Mas a discussão ganha força por causa dos impactos da transação, cotidianamente nas manchetes. O questionamento sobre a influência do bilionário sobre os mercados, contudo, já é mais antiga do que isso. O bitcoin chegou a subir mais de 20% e as vendas do jogo Cyberpunk 2077 dispararam, por exemplo, depois que Musk tuitou a respeito de ambos os assuntos. “Parece a hora de ter uma discussão sobre a legitimidade das práticas de Musk”, afirmou Dan Lane, analista no app Freetrade, à CNBC, também incomodada com o jeito falastrão do empresário-bilionário-personalidade-influencer. 

A novela

Ainda não é possível saber com exatidão as intenções de Musk ao fazer comentários desse tipo, mas sim, elencar alguns movimentos que estão em jogo. “Elon Musk é influente, está causando um dano para o Twitter e colocando em dúvida a performance da empresa. Ele sabe que isso vai afetar o preço da empresa, está causando um dano de fato para a rede social, onde ele pode se beneficiar com uma ‘porta de saída’ do deal ou, eventualmente, comprar mais barato.” Por mais que o deal não siga, essa novela não acaba tão rápido”, diz Felipe Argemi, fundador da Santis, boutique de fusões e aquisições, e especialista no assunto.

Ao colocar as contas falsas da rede social em xeque, o bilionário teria incentivo mais do que suficiente para tentar 'justificar' a desistência com 'problemas' dos Twitter. O que faz sentido, diante da multa que teria de pagar por desistir da aquisição (US$ 1 bilhão) e do fato que a informação de que redes sociais têm contas falsas é amplamente difundida. O tema foi, inclusive, destrinchado no documentário Fake Famous, da HBO, que conta como um exército de bots pode gerar engajamento e levar perfis ao status de influenciadores. 

A hipótese ganha mais força diante do fato de que buscar empresas e pessoas dispostas a financiar a compra também não foi das tarefas mais fáceis para Musk até agora. Depois de questionamentos sobre de onde viria o dinheiro, o fundador da Tesla e da SpaceX apresentou uma lista de 19 investidores, que aportaram US$ 7 bilhões, incluindo fundos de venture capital (Sequoia) e pessoas influentes no Vale do Silício, como Larry Ellison, co-fundador da Oracle. Antes da divulgação da lista, o bilionário havia planejado incluir na conta um empréstimo de US$ 12,5 bilhões em sua participação da Tesla – depósito que foi reduzido pela metade, para US$ 6,25 bilhões, depois que as ações da montadora despencaram. 
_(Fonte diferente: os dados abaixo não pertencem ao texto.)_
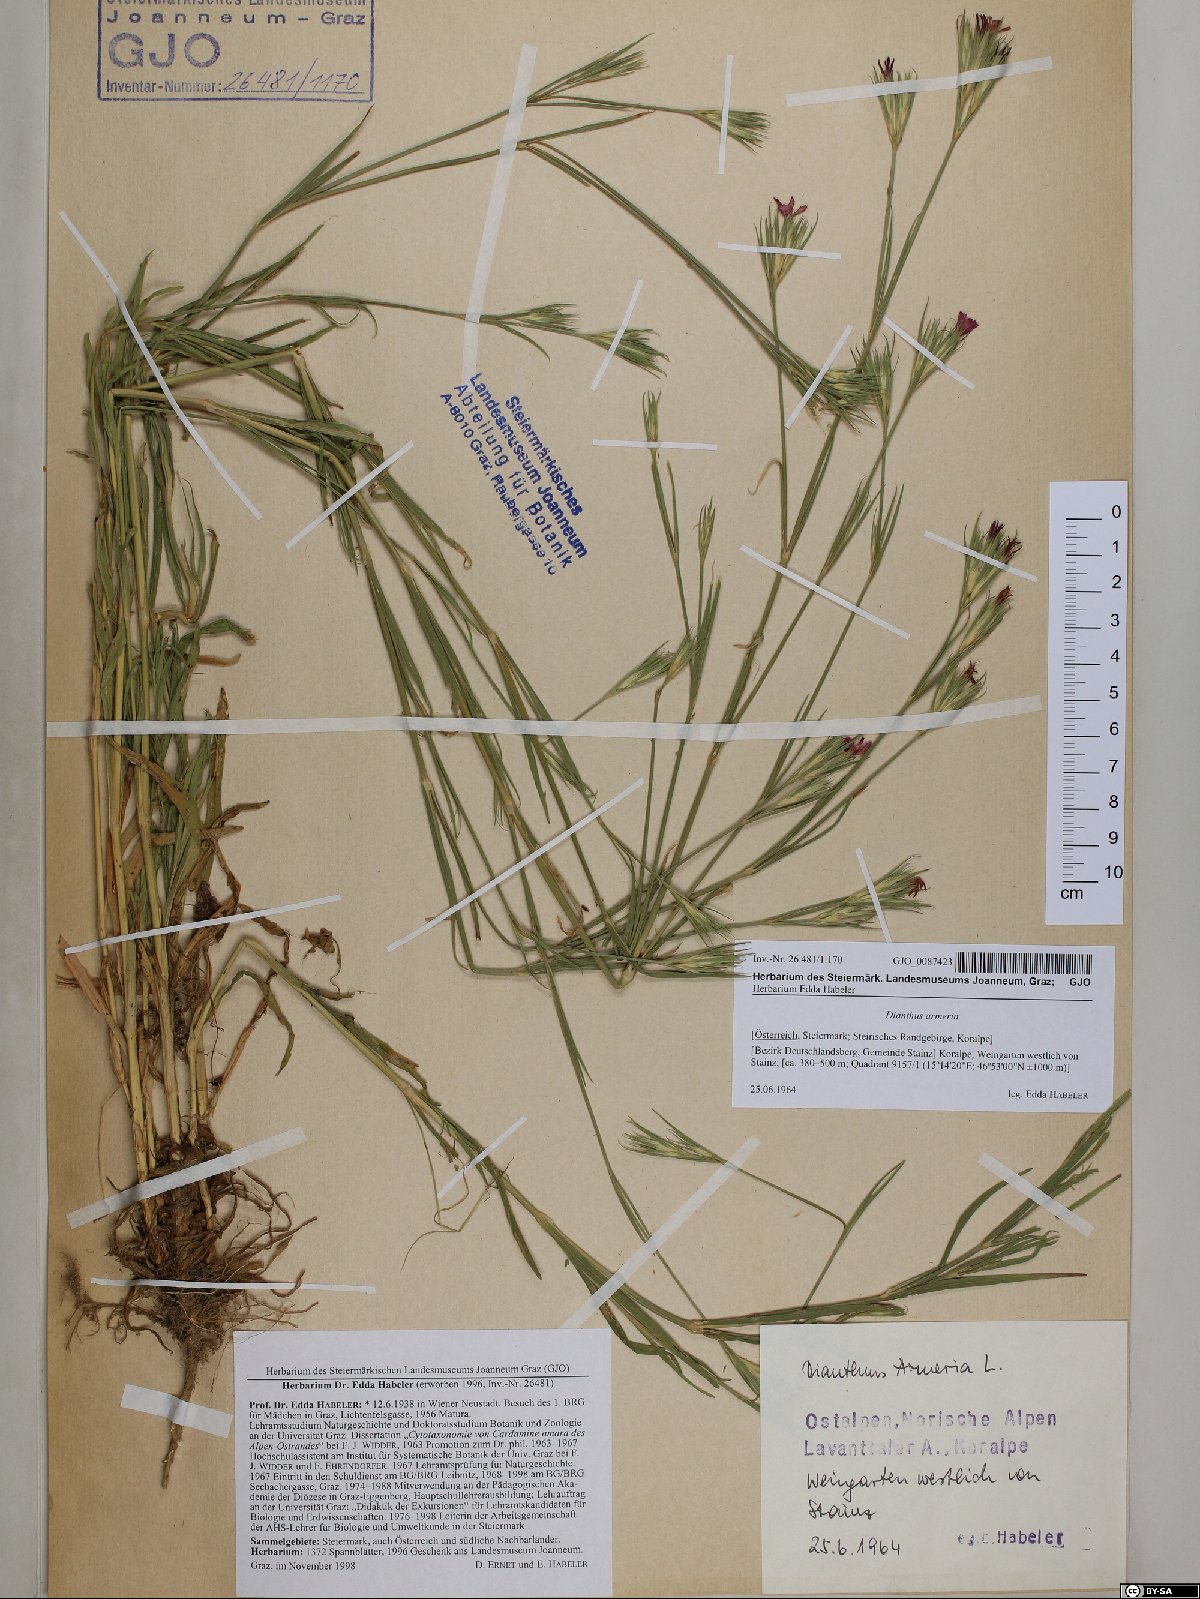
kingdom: Plantae
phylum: Tracheophyta
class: Magnoliopsida
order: Caryophyllales
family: Caryophyllaceae
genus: Dianthus
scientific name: Dianthus armeria
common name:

Não é uma exclusividade do bilionário, mas um momento geral de mercado. Fundos de ações fizeram uma retirada em massa de ativos de tecnologia no último mês, como mostrou pesquisa do BofA com gestores. O tombo foi de 23 pontos percentuais na pesquisa mensal, saindo de uma posição overweight para underweight.

Enquanto a novela não se resolve, resta acompanhar os próximos passos (ou melhor, os próximos tuítes) de Elon Musk sobre a transação. Fica garantida uma coisa só: as polêmicas não devem acabar tão cedo.